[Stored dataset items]
⁂

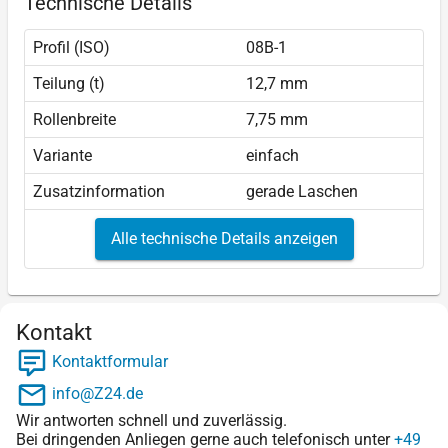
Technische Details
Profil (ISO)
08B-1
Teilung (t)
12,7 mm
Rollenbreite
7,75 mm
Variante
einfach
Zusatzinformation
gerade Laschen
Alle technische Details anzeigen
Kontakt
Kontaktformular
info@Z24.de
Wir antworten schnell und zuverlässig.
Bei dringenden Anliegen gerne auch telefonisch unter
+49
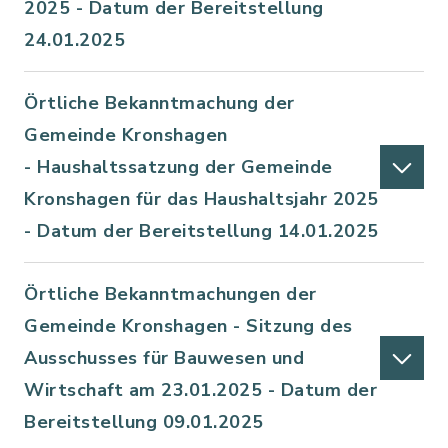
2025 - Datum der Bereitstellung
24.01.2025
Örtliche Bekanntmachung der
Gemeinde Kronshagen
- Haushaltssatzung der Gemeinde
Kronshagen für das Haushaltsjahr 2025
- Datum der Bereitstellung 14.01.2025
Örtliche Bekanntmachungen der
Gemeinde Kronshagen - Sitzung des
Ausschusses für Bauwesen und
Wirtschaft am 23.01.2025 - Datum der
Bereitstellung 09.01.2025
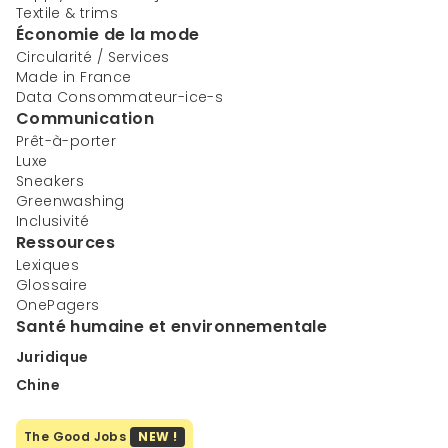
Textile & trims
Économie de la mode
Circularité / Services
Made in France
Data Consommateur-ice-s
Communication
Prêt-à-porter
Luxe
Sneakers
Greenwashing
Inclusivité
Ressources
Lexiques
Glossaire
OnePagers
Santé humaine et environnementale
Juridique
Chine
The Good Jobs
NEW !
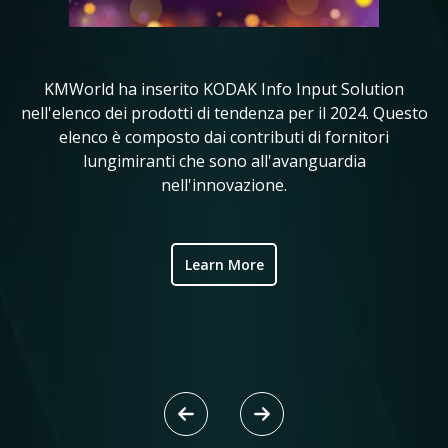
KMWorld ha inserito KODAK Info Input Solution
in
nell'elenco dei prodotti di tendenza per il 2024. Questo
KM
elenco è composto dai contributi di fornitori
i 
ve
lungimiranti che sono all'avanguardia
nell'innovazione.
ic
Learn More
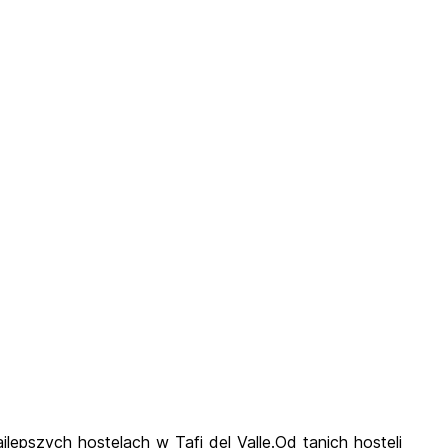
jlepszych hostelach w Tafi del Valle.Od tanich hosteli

⁂

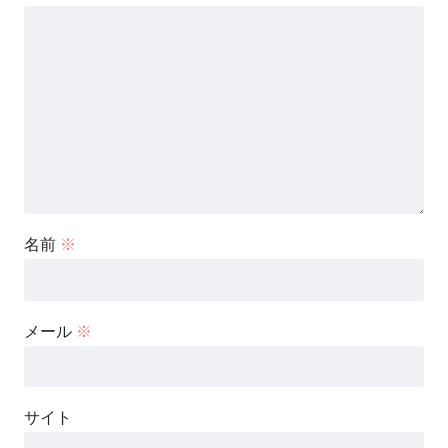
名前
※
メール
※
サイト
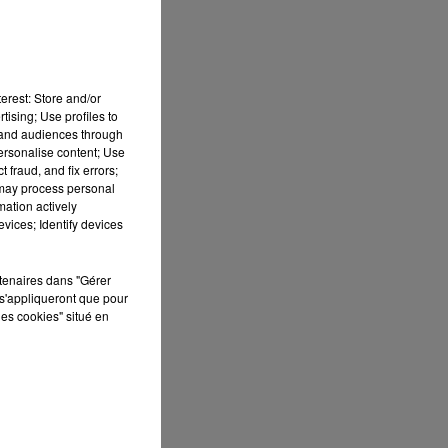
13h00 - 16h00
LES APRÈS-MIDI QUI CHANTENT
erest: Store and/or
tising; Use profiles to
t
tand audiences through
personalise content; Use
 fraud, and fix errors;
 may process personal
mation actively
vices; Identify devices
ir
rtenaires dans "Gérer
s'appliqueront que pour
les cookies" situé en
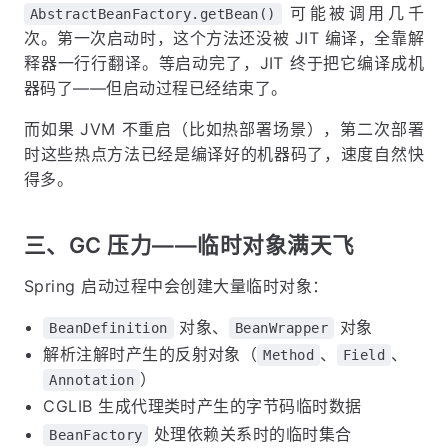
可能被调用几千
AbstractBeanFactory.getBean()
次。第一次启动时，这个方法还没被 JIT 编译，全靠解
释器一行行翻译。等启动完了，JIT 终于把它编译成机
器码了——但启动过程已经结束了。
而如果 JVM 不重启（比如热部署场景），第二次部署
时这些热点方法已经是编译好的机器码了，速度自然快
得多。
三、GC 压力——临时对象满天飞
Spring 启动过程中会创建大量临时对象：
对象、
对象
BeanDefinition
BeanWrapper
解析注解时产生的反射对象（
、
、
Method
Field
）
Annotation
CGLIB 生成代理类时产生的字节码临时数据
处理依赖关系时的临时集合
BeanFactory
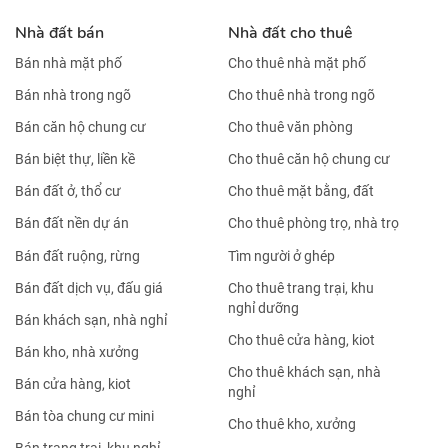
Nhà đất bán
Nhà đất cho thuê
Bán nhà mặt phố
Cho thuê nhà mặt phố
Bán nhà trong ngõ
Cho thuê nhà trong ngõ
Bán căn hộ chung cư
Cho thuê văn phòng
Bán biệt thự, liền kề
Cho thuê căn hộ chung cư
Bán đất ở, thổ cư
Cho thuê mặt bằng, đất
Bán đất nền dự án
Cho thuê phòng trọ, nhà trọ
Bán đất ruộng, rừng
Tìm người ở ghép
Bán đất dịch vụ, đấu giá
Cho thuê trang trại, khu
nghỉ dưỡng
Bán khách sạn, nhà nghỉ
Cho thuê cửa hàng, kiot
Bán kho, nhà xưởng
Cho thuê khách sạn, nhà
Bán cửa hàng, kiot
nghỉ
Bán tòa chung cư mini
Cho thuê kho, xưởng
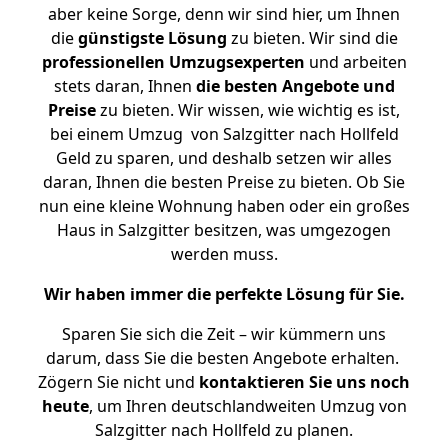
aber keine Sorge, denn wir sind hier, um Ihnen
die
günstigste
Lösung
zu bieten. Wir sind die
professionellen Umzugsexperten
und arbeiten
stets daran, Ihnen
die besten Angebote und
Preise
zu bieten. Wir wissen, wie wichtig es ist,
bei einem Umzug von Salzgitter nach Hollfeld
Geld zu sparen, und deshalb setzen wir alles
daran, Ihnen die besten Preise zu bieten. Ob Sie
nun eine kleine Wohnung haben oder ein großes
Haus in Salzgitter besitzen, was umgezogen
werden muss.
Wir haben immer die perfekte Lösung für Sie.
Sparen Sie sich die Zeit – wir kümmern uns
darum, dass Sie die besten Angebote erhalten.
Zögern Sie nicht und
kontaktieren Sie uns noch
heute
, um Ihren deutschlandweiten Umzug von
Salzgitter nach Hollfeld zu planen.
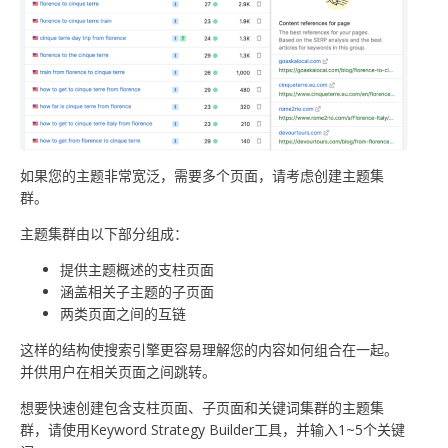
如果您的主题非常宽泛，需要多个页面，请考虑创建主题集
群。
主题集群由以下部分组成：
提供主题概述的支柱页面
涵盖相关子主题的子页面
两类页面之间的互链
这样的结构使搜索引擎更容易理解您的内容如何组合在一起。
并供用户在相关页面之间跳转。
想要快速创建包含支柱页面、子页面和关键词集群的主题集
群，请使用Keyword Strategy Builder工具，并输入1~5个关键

⁂

*Your objective*. Copy out exactly the lines above beginning with the line that contains "Nhà đất cho thuê" and finishing with the line that contains "stets daran, Ihnen", including both; leave the pictures out.

*Solution*.
Nhà đất cho thuê
Bán nhà mặt phố
Cho thuê nhà mặt phố
Bán nhà trong ngõ
Cho thuê nhà trong ngõ
Bán căn hộ chung cư
Cho thuê văn phòng
Bán biệt thự, liền kề
Cho thuê căn hộ chung cư
Bán đất ở, thổ cư
Cho thuê mặt bằng, đất
Bán đất nền dự án
Cho thuê phòng trọ, nhà trọ
Bán đất ruộng, rừng
Tìm người ở ghép
Bán đất dịch vụ, đấu giá
Cho thuê trang trại, khu
nghỉ dưỡng
Bán khách sạn, nhà nghỉ
Cho thuê cửa hàng, kiot
Bán kho, nhà xưởng
Cho thuê khách sạn, nhà
Bán cửa hàng, kiot
nghỉ
Bán tòa chung cư mini
Cho thuê kho, xưởng
aber keine Sorge, denn wir sind hier, um Ihnen
die
günstigste
Lösung
zu bieten. Wir sind die
professionellen Umzugsexperten
und arbeiten
stets daran, Ihnen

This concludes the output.